Well, that Jackson didn't care about constraints for structuring his story is true. Jackson told the story the way he wanted to, ignoring the "rules" of moviemaking whenever he wanted to (which is why I refuse to accept the necessities of the rules of moviemaking as a defense for his atrocities on the source material). He didn't tell it the way that conventional moviemakers would have wanted, or the way that Tolkien would have wanted.

But if that's what makes his movies beloved, then his Hobbit - even longer (relatively) and less structured than his LR - should be even more beloved. But it isn't, so that's hogwash.
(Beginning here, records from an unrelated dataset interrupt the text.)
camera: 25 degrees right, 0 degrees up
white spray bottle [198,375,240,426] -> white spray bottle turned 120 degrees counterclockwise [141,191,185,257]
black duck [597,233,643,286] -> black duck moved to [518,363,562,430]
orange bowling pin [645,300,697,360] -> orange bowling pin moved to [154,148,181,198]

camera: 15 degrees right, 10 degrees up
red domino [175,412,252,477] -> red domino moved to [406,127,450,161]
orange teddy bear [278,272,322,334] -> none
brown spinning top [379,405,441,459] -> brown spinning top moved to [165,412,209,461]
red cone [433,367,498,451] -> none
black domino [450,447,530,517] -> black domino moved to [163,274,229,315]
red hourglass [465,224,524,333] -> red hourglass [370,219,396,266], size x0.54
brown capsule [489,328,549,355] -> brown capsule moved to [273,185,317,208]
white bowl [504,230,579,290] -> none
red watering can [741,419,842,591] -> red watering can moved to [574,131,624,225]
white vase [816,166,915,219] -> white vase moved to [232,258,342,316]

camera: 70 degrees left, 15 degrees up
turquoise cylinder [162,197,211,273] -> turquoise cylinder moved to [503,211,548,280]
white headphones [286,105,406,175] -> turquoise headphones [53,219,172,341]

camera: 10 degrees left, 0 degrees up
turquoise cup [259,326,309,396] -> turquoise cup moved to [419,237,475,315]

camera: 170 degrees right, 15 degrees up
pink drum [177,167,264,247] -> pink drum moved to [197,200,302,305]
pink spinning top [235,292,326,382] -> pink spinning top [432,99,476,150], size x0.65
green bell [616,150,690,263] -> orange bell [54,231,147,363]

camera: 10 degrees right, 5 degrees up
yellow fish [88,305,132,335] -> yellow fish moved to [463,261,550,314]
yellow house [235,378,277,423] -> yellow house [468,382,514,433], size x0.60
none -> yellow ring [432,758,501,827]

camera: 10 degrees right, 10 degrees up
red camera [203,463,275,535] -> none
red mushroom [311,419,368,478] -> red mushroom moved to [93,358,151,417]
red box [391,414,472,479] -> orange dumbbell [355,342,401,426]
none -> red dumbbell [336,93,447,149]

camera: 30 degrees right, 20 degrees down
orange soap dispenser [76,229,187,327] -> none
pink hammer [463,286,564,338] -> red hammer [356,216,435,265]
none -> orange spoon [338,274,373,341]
And even more hogwashable is the claim that LR "mimicked the feeling of reading Tolkien's novels." My god, did you see the movies? Did you read the book? Despite the movies' length, the rush-rush-rush of the action, the pitching directly from one catastrophe into the next (not 100% accurate, but it feels that way next to the book), with pauses either entirely omitted (where's the days-long creeping through Moria, for instance? It could have been depicted in a brief shot of a few seconds without adding anything to the run time) or treated ineptly (Rivendell, beautiful but perfunctory and hamhanded, and Lorien, not even beautiful) is so far from mimicking the book as to be one of the atrocities.

I won't be watching War of the Rohirrim. I have no interest in a hack-and-slash adventure, even if it's supposedly set in Tolkien's world and has his invented names on some of the characters. And I don't get why other Tolkien fans would bother to watch it.